16. Dans sa décision, la haute juridiction a exposé de manière détaillée la jurisprudence de la Cour en matière de droit des détenus à l’instruction. Examinant ensuite les circonstances de l’affaire portée devant elle, elle a considéré que l’impossibilité pour M. Eneze de passer ses examens universitaires constituait bien une ingérence dans son droit à l’instruction. Elle a relevé que l’ingérence en question était fondée sur l’article 4 du décret-loi no 677. À cet égard, elle a précisé qu’elle n’avait pas compétence pour statuer sur les recours en annulation introduits contre les décrets-lois qui étaient adoptés pendant l’état d’urgence, et qu’il y avait lieu de rechercher si des mesures individuelles adoptées sur le fondement de ces décrets-lois pouvaient faire l’objet d’un contrôle dans le cadre des recours individuels. Elle a cependant estimé qu’il n’y avait pas lieu de mener plus avant son examen sur ce point, le décret-loi no 677 ayant été incorporé dans la loi no 7083 qui répondait à l’exigence de légalité.
17. Pour ce qui est du but légitime poursuivi, la Cour constitutionnelle a précisé que la Constitution ne comportait pas de liste exhaustive des buts légitimes pouvant être invoqués en justification d’une restriction au droit à l’instruction. Elle a indiqué que l’État disposait, dans le respect des principes généraux contenus à l’article 13 de la Constitution, d’une grande marge d’appréciation quant à la question de savoir ce qui pouvait constituer un but légitime. Elle a estimé que le fait de priver le requérant, détenu pour infraction terroriste, de participation aux examens pendant la durée de l’état d’urgence, et ce afin que la discipline et la sécurité fussent assurées dans les établissements pénitentiaires, poursuivait bel et bien un but légitime.

_Données sources_
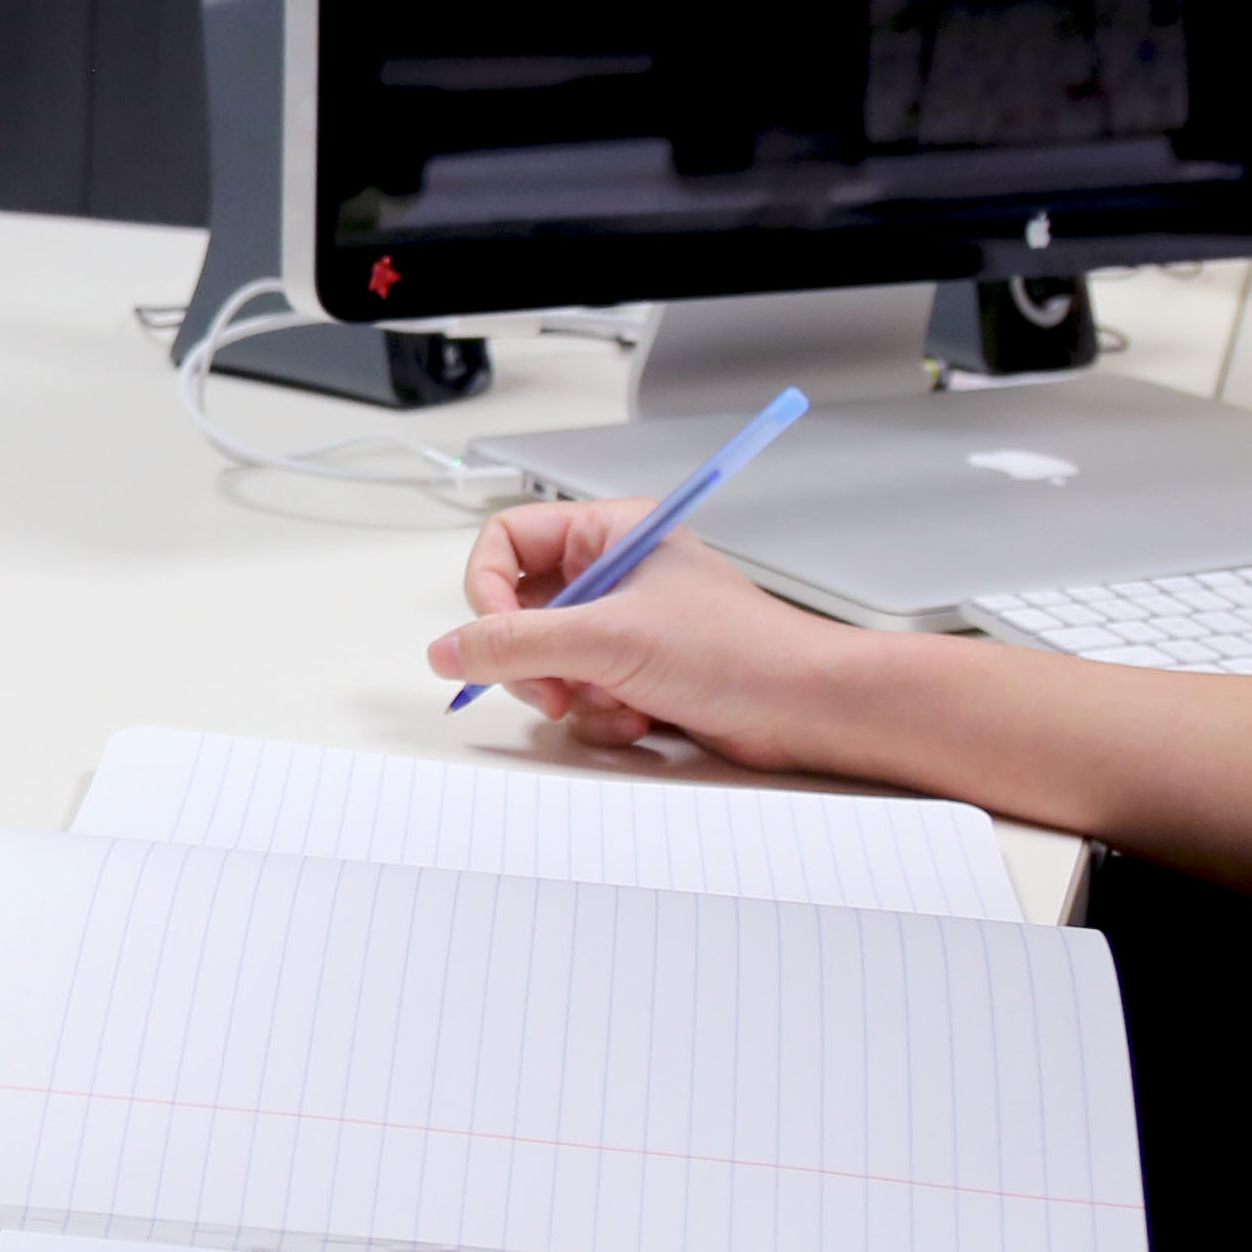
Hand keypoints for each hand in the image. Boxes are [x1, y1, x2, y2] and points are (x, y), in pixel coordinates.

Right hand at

_Consigne 1_
Reprenez le passage de l'extrait sur le droit à l'instruction des détenus qui va de "17. Pour ce" jusqu'à "bien un but légitime.", en substituant "juridiction constitutionnelle" à "Cour constitutionnelle".
_Consigne 2_
Poursuivez, s'il vous plaît, l'extrait sur le droit à l'instruction des détenus à partir de l'endroit où il s'arrête.
La liste n'a aucun lien avec l'extrait sur le droit à l'instruction des détenus.

_Réponse 1_
17. Pour ce qui est du but légitime poursuivi, la juridiction constitutionnelle a précisé que la Constitution ne comportait pas de liste exhaustive des buts légitimes pouvant être invoqués en justification d’une restriction au droit à l’instruction. Elle a indiqué que l’État disposait, dans le respect des principes généraux contenus à l’article 13 de la Constitution, d’une grande marge d’appréciation quant à la question de savoir ce qui pouvait constituer un but légitime. Elle a estimé que le fait de priver le requérant, détenu pour infraction terroriste, de participation aux examens pendant la durée de l’état d’urgence, et ce afin que la discipline et la sécurité fussent assurées dans les établissements pénitentiaires, poursuivait bel et bien un but légitime.

_Réponse 2_
18. Elle a ensuite examiné le point de savoir si l’ingérence litigieuse était nécessaire dans une société démocratique et si elle était proportionnée. Elle a rappelé que le droit à l’instruction était protégé par la Constitution, et elle a souligné la particularité et l’importance du service public de l’enseignement. Elle a ajouté que le droit à l’instruction était soumis, de par sa nature, à une réglementation et que l’État disposait en la matièred’une certaine marge d’appréciation, qui aurait été d’autant plus large que le niveau de l’enseignement était élevé.
19. La Cour constitutionnelle a souligné aussi la nécessité de tenir compte des conséquences naturelles et inévitables de l’emprisonnement. Elle a noté que, même si les prisonniers continuaient de jouir de manière générale des droits et libertés fondamentaux, on ne pouvait considérer que leurs droits et libertés étaient aussi étendus que ceux des personnes vivant en liberté. Elle a ainsi estimé que leurs droits et libertés pouvaient être restreints dans le cadre du fonctionnement des établissements pénitentiaires, et que ces considérations valaient également en matière de droit à l’instruction.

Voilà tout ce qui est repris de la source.